I got one of those texts from the eye doctor's office this morning:
"Hi, Abby! It's been over a year since your last eye appointment..."
Well, no, I was there about six months ago for an annual once over. Shelled out the money for new lenses, got told that cataracts are starting to form.
Cataracts?? Aren't those for old people??
Anyway, their automated text was wrong. Clearly they care nothing about me as a person... but honestly, I don't get too offended with these things - a glitch in the list/ system.
This past week at work, we were tasked to make calls to students who were enrolled last semester, but had not yet enrolled this semester, which starts on Tuesday. Remind them that "registration is open and classes are filling up 😁".
We've had to do this before, to maybe drum up more tuition money. Is it effective? I dunno. What peeves us most, though, is that several of the callees from the list - generated by whom, we do not know - have told us, "Yeah, that's cuz I graduated? Last semester?"
Ugh, how rude. They paid tuition, struggled though a program, and graduated to alumni status - only to be called about "how come you haven't registered yet, lazy slacker?!"
So I changed my script from the boring one provided - by whom, we do not know - to acknowledge they may have graduated and moved on to bigger things. My coworkers started using my script, and we're probably going to be branded Rebels of the Calling Campaign. So be it.
So yes, classes begin this week. Time to get rolling.
Speaking of rolling, I'm thankful for the mild weather we've had recently, helping to melt old snow and ice hanging around. I was able to have a normal week of bicycle commuting without freezing.
One morning, however, did present as The Land of Black Ice. Magnum learned of it the hard way while riding his bicycle to the gym, of all places. Rounded a corner, and *ZHOOP* , surprise black ice, and he took it on the chin, upper lip. But hey, he's got all his teeth, so what's the problem?
I did venture out that same morning, on foot. I can vouch for the slipperiness. But if one managed to remain upright, it was actually a "pretty" start to the day, and I found this hidden goose playground.
On Christmas morning a few weeks back, I was near this neck of the woods when I heard what sounded like someone either really excited or really pissed off. Like REALLY. It was an eerie sounding primal scream, and I thought, "someone's not happy with how Christmas is going".
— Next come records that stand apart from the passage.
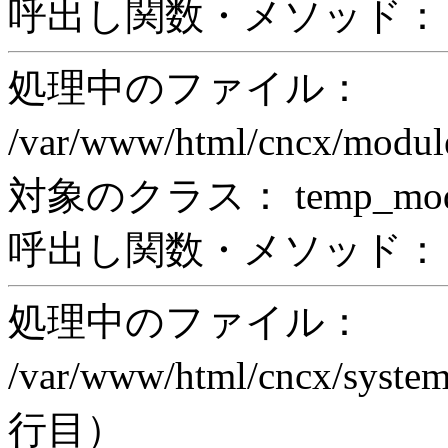
呼出し関数・メソッド： pr
処理中のファイル：
/var/www/html/cncx/mod
対象のクラス： temp_modul
呼出し関数・メソッド： prin
処理中のファイル：
/var/www/html/cncx/system
行目）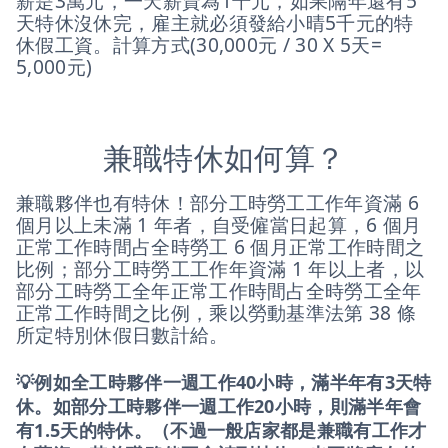
薪是3萬元，一天薪資為1千元，如果隔年還有5
天特休沒休完，雇主就必須發給小晴5千元的特
休假工資。計算方式(30,000元 / 30 X 5天=
5,000元)
兼職特休如何算？
兼職夥伴也有特休！部分工時勞工工作年資滿 6
個月以上未滿 1 年者，自受僱當日起算，6 個月
正常工作時間占全時勞工 6 個月正常工作時間之
比例；部分工時勞工工作年資滿 1 年以上者，以
部分工時勞工全年正常工作時間占全時勞工全年
正常工作時間之比例，乘以勞動基準法第 38 條
所定特別休假日數計給。
💡例如全工時夥伴一週工作40小時，滿半年有3天特
休。如部分工時夥伴一週工作20小時，則滿半年會
有1.5天的特休。（不過一般店家都是兼職有工作才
I told the family about it later, and Wolfgang suggested it might have been a mountain lion, so we googled, and yup, I'd say that's what I heard. Ever heard one? Sheesh!
"My" rendition wasn't nearly as long as in the video, but more like one big "AAAAAAAAAGGGHHH!" at a bit of a lower timbre. Mating sounds? Okay, big guy.
5 comments:
The kids of today are MASTER PROCRASTINATORS! At least mine.
Also I do have to get my Cataracs removed in a month or so - so I am so glad you were okay!
Looks cold and misty there. A little cold too. Stay warm.
Dear God! If that’s not zombies on their way, I don’t know what is!
Chatty, seems like just about everyone I know past 60 or so gets cataracts like a rite of passage. Good luck with removal of yours.
Marty, I tellya, when I heard it, it was light out and there were a few other people around. Otherwise, it would've been even more chilling!
Is this guy going to kill him? Good grief.
Peggy, I'm assuming they're hunting "something" and happened to hear the mountain lion. Not sure if they're hunting lions.